(Records from a collection)
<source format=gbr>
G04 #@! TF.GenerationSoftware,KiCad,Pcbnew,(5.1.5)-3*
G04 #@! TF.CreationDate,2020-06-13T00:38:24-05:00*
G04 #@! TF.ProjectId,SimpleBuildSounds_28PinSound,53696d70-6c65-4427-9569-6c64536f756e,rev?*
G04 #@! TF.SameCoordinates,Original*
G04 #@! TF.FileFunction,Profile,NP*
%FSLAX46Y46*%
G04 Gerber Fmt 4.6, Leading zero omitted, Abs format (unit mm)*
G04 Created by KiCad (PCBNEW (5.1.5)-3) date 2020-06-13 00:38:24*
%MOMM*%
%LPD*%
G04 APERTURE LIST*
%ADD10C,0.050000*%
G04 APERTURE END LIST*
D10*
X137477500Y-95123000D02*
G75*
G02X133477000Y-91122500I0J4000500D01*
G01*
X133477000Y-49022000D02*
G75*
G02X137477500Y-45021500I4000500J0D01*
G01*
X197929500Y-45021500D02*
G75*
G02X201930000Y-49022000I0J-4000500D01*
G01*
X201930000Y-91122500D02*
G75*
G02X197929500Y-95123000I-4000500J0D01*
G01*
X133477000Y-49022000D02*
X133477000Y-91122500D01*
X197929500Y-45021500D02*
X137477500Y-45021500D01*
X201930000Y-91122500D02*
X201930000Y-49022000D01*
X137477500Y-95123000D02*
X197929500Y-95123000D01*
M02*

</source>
...
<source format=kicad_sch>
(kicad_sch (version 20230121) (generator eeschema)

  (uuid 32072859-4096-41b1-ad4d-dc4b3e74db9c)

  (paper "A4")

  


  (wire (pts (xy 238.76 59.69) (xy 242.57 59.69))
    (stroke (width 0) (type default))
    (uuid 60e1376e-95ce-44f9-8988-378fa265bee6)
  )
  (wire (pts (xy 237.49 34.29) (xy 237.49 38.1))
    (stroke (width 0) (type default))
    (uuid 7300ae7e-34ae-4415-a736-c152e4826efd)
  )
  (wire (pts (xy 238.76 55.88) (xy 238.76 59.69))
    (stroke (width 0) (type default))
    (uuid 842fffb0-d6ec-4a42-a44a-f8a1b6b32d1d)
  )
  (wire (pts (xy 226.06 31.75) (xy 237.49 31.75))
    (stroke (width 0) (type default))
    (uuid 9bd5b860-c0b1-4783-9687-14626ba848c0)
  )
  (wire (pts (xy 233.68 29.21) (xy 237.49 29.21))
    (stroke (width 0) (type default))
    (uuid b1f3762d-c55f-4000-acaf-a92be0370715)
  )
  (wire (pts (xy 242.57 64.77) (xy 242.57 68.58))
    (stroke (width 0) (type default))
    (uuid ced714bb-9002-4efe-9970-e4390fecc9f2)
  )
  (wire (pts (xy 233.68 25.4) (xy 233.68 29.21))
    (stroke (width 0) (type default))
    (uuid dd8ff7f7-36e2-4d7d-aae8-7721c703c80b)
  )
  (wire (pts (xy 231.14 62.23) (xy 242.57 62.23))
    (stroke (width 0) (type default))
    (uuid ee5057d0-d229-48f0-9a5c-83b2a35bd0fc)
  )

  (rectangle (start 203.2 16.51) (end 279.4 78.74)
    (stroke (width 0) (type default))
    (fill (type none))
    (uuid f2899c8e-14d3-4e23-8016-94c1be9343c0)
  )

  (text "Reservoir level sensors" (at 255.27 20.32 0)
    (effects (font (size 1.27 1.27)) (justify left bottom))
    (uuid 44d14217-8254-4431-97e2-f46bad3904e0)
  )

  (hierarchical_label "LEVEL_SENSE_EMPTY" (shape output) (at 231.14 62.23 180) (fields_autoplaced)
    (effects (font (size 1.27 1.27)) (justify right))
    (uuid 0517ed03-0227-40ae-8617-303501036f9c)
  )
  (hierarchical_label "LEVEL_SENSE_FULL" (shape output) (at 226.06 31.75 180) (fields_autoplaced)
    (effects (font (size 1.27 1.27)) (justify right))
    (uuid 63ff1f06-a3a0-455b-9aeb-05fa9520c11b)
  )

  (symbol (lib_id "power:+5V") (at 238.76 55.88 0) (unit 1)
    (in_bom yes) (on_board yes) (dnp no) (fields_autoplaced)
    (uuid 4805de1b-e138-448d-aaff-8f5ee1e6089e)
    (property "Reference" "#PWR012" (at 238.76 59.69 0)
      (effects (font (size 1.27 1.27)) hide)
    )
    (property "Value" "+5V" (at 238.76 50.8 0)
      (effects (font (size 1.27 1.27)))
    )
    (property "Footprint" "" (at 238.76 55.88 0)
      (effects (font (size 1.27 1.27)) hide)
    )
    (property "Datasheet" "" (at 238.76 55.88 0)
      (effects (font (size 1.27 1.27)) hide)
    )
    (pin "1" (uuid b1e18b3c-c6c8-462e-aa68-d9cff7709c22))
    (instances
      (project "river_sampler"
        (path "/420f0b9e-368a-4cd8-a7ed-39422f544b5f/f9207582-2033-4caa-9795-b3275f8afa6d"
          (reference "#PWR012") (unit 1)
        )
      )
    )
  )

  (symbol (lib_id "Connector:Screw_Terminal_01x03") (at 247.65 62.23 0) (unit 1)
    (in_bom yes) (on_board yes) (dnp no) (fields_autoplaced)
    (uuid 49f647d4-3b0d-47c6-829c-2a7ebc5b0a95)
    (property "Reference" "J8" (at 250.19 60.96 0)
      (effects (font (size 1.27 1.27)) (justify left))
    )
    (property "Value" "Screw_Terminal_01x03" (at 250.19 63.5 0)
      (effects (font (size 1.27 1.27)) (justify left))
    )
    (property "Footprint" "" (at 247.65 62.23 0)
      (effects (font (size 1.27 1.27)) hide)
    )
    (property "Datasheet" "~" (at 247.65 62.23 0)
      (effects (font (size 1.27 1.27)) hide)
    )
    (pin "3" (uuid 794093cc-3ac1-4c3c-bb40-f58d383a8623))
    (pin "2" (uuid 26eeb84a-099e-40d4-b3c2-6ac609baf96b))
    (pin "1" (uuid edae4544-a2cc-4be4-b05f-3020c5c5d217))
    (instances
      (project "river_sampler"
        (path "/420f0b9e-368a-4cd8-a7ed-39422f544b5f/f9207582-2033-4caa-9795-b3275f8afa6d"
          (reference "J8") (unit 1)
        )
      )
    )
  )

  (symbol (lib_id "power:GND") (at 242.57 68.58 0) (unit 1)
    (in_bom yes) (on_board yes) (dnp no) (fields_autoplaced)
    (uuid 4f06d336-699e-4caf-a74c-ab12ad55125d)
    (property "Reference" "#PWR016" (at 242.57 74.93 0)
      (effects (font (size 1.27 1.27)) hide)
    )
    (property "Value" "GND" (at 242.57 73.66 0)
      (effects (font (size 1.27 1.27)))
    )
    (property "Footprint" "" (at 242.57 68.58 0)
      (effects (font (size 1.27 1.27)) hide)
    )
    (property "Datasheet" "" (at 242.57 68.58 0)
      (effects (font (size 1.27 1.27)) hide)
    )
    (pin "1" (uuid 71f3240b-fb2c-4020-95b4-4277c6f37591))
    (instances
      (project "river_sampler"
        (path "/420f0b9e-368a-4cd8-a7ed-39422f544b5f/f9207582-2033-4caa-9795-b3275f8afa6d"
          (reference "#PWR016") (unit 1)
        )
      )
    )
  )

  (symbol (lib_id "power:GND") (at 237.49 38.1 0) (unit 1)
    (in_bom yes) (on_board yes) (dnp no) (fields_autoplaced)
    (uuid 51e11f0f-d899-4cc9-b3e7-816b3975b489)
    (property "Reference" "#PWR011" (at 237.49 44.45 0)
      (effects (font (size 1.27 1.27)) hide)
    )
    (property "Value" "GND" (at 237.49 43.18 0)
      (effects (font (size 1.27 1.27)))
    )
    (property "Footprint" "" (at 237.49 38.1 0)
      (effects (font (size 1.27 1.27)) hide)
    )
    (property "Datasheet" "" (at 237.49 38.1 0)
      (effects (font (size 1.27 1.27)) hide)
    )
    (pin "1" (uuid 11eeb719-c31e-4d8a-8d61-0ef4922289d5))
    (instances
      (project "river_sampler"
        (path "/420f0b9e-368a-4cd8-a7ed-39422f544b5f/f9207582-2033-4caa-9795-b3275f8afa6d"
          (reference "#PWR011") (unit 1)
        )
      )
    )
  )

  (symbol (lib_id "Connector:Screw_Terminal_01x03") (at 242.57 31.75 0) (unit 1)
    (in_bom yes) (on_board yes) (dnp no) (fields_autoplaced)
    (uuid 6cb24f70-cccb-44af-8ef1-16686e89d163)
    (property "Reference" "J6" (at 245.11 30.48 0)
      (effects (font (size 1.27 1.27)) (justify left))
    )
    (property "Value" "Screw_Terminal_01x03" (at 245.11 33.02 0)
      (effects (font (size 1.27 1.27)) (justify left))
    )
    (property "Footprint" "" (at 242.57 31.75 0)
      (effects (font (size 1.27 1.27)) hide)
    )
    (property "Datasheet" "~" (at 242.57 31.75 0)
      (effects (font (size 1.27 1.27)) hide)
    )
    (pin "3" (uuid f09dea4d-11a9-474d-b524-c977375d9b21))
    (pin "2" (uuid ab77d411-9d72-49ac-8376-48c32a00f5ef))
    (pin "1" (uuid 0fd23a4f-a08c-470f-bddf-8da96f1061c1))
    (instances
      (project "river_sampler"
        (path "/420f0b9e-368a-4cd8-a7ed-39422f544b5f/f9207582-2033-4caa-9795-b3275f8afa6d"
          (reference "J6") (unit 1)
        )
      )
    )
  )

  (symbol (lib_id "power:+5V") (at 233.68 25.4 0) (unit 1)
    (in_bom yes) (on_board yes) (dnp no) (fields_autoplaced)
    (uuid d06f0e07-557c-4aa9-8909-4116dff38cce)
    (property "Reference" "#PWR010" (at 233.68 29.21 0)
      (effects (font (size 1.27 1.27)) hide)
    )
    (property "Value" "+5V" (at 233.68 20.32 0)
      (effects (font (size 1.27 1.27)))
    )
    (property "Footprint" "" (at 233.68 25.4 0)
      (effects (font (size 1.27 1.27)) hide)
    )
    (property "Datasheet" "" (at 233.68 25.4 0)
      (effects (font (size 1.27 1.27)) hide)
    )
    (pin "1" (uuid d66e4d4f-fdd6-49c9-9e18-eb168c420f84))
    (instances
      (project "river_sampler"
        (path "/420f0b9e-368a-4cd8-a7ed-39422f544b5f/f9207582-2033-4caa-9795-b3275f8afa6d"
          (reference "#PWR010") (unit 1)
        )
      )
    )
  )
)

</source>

EXERCISE AIM ▸ What is needed is each line of the entries that contains the word "output".

SOLUTION FOR THIS EXERCISE ▸
  (hierarchical_label "LEVEL_SENSE_EMPTY" (shape output) (at 231.14 62.23 180) (fields_autoplaced)
  (hierarchical_label "LEVEL_SENSE_FULL" (shape output) (at 226.06 31.75 180) (fields_autoplaced)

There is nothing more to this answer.